Meagher set the tone with an urgent appeal: “Let’s stop going to war! Let’s think about the people we kill and the damage we do to our souls. It’s abnormal. It’s against our human natures.”

He continued with a candid assessment of the Vietnam War as a catalyst of much of the political strife in America today. “What gets forgotten is what the Vietnam War did to separate this country,” Meagher said. “Up until then we were one country. During the Vietnam War, parents and children stopped talking to one another. In many ways we have never recovered from these divisions.”

The narratives surrounding veterans have shifted dramatically, Schrader told the audience: “Veterans were scorned during Vietnam yet put on a pedestal after 9/11 to the point where it’s almost impossible to have a conversation about why war is wrong. Vets would never tell people they had been in Vietnam. By contrast, after 9/11 the response became hyperpatriotic that I became sick of being told, ‘Thank you for your service.’”

Criticism of military action should not be viewed reflexively as anti-military, Schrader said: “We need to be able to have critical conversations about the way the military operates and the expansion of the military-industrial complex.”

High school sophomore Katie Montgomery, age 15, attended the forum hoping to learn about a war that is rarely talked about in her history classes. “It’s weird because our U.S. history class is primarily about wars, but we never talk about the Vietnam War,” she says.

Montgomery, too, fears she risks the accusation of being anti-military if she speaks out against a specific military action.

“If you want to be for the troops, don’t support harming the troops,” she says. “But our country 24/7 is talking about how great our military is; we are unwilling to talk about the way that war can be wrong and harmful. We need to find the right balance between being thankful for our veterans and truly helping them.”

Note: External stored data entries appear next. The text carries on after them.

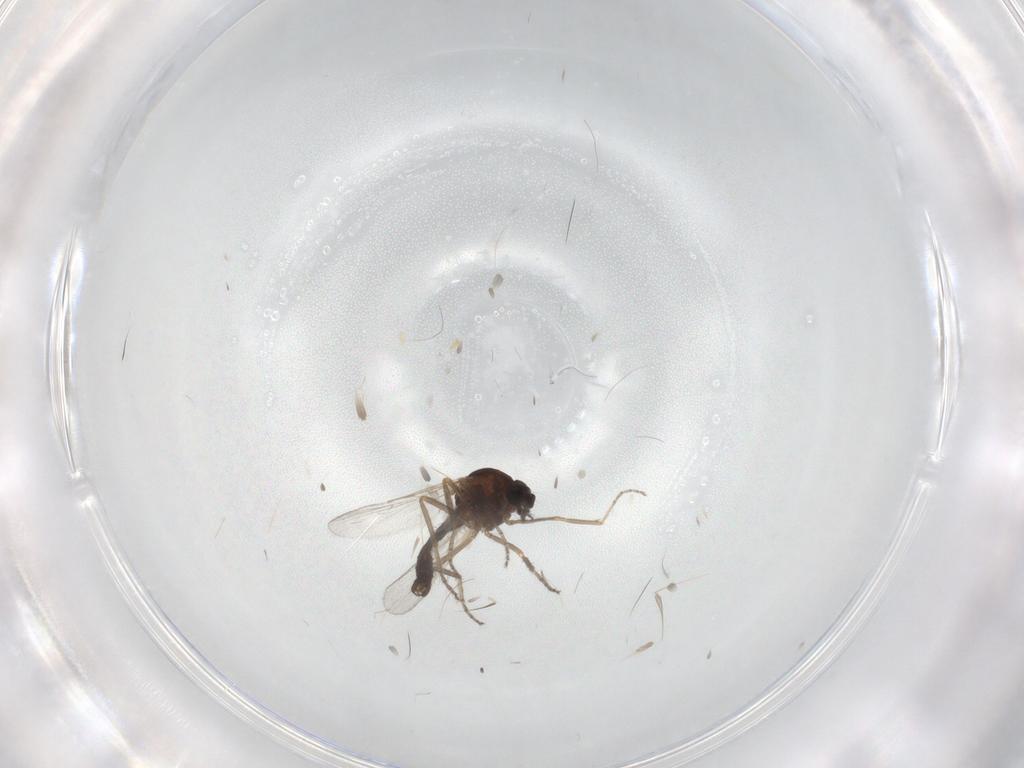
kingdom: Animalia
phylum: Arthropoda
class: Insecta
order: Diptera
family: Ceratopogonidae
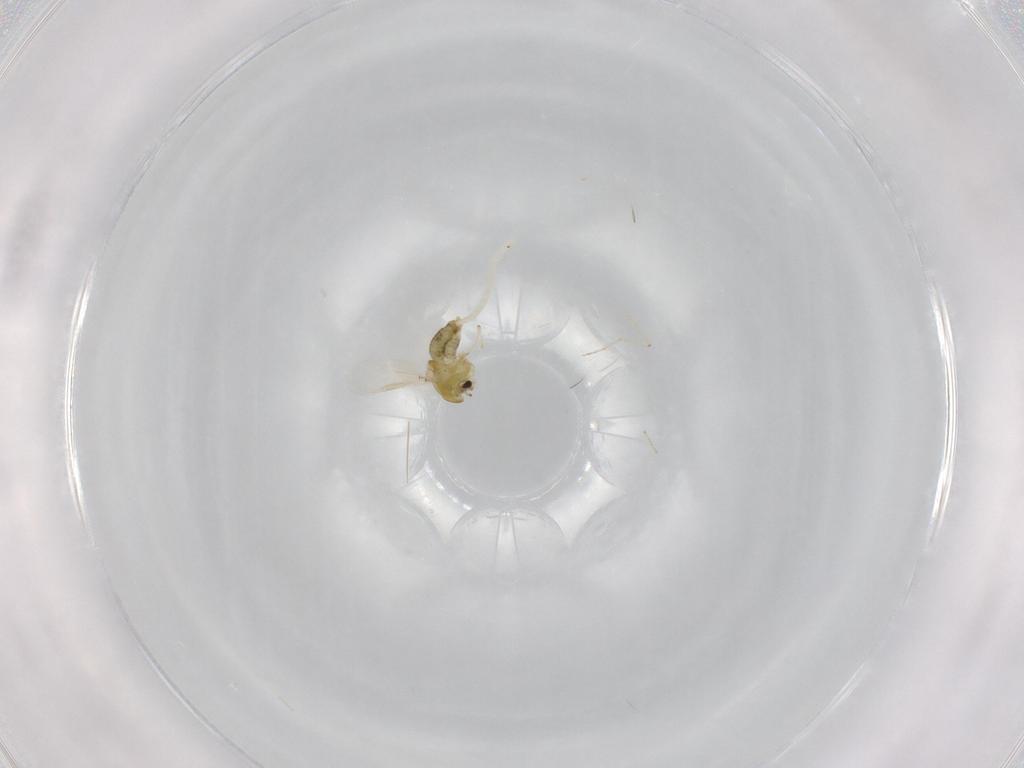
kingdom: Animalia
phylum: Arthropoda
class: Insecta
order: Diptera
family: Chironomidae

She says she wishes every student at her high school could have heard the presentation.

“Jack Meagher has an important story to tell,” Montgomery says. “You can tell that he comes from a space of total caring and empathy.”

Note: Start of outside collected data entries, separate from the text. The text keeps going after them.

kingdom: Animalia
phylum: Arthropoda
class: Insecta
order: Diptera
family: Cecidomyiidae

UD music major Katie Schreyer met Meagher during her work as a student researcher for the Vietnam Legacies Project. With Morrow and Inglis as her research supervisors, she interviewed those who were students and professors on campus during the Vietnam War era. 

“Before starting my research, I only knew basic facts about the Vietnam War,” she recalls. “I’ve learned a lot about the war’s social and cultural impact, such as how protesting the war led to protests and activism about other social issues.”

Meeting veterans such as Meagher is invaluable, Schreyer says: “Hearing his story and all of the activism he has done since his time in the service was really inspiring, and it made me think about the ways in which I can contribute to the causes I am passionate about.”

That’s exactly the kind of impact that Kevin Kelly, the Peace Museum’s executive director, is hoping to achieve.

“Activism is critical for young people, because they will be leading the country soon enough,” he says. “If they had peace education at a young age, kids could grow up making huge changes in our society.”

Inglis ended the evening at the Peace Museum not with a scholarly summary but with a challenge, a call to action. “How does our society come to terms with long-term accountability and the repercussions of our actions? And what practically can the people of Dayton do to foster reconciliation?”

Despite these difficult conversations, the Peace Museum forum felt ultimately uplifting, forward-looking — much like Meagher himself, who has found a measure of peace in seeking justice for others.

“Peace is not just the absence of war,” he told the audience. “It’s a deeper, richer experience around education, health and living life with dignity. We do struggle with creating that in active ways. But if enough people are asking, ‘What can I do? How can I make a contribution?’, who’s to say we can’t change the world?”

Mary McCarty is a longtime Dayton area journalist.